Wednesday, January 18, 2012

UK Sunday Times: Inside Mossad's war on Tehran

jan 17th, 2012 CE

disclaimers:

1. i am sensitive to israel's worries about being a besieged island in a tough neighborhood
2. i am not enamored of iran, but have no ill-will toward it and believe a US-iran detente will benefit it

yet, i believe israel's security paranoia should not be the reason for american policy against iran. 

america should not saber-rattle against iran just because israel is paranoid.

iran is a much smaller villain than pakistan, the epicenter of world terrorism.

consider: iran struggled hard to beat iraq. but pakistan has beaten the americans in afghanistan. 

so who's the bigger threat to world peace?

---------- Forwarded message ----------
From: B

The Sunday Times January 16, 2012

Inside Mossad's war on Tehran

BY:
MARIE COLVIN AND UZI MAHNAIMI

EARLY in Tehran's grey wintry morning last Wednesday, Mustafa Ahmadi Roshan, a young scientist in Iran's controversial nuclear program, got dressed at his home in the northern suburbs. The events of this last hour of his life could have come out of a spy film.

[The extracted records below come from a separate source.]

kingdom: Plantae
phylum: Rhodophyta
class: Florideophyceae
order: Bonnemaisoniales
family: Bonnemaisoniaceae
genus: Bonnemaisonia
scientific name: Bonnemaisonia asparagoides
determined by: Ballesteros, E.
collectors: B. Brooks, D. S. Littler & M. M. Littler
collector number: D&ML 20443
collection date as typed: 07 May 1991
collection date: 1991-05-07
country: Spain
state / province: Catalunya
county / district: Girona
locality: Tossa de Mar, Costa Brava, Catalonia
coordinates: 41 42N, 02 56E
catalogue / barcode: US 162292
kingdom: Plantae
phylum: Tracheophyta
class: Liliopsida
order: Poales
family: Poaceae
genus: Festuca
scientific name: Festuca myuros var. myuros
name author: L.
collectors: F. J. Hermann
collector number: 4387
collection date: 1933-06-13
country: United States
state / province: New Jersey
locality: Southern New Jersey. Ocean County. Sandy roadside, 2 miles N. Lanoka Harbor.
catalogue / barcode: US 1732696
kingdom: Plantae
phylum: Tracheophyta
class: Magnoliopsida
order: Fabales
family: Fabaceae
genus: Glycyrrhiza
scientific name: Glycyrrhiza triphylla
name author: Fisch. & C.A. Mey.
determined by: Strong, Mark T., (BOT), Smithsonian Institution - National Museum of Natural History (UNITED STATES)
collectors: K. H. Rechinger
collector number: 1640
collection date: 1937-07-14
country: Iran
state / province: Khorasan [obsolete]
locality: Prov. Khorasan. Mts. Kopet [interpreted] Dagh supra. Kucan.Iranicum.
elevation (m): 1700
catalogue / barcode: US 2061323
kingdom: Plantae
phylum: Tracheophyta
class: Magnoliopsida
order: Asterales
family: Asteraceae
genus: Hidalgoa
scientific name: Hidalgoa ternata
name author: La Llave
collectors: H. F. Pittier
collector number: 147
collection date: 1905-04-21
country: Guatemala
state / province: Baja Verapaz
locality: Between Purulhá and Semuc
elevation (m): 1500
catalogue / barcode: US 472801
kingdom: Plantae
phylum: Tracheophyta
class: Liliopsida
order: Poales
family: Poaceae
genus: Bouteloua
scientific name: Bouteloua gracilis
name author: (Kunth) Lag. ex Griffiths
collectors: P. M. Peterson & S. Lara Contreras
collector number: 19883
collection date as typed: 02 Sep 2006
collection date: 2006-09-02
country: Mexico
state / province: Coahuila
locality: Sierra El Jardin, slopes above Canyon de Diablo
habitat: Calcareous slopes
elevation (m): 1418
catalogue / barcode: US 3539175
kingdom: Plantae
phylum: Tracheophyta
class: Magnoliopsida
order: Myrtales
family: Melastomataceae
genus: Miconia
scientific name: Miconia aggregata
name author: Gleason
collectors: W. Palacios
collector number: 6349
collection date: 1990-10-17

Small groups of Israeli agents were watching key points in the Iranian capital. Their target was Roshan. They would be dead themselves if they were caught.

For Israel it was a classic assassination mission. "What is seen in espionage films as a simple operation is a result of hard work, many months of intelligence gathering and a well trained team," said a source who released details, impossible to verify, to The Sunday Times.

"There is zero tolerance for mistakes. By nature, every failure not only risks the neck of the agents but also risks turning into an international scandal."

Since its foundation in 1948, Israel has used assassination as a national weapon, striking targets abroad ranging from Palestinians who killed Israeli athletes at the 1972 Olympic Games in Munich, to enemies on the streets of Amman and a Hamas leader in a Dubai hotel room in 2010.

 

Now Iran is the target. In the past two years assassins have attacked five scientists in the state nuclear program, killing four of them. Mossad, the Israeli external intelligence agency, is widely believed to be responsible.

The murder of civilians divides Iran's critics -- and Israel's. Some find it repugnant, others see them as casualties in an undeclared war that is greatly preferable to the alternative of full-scale conflict.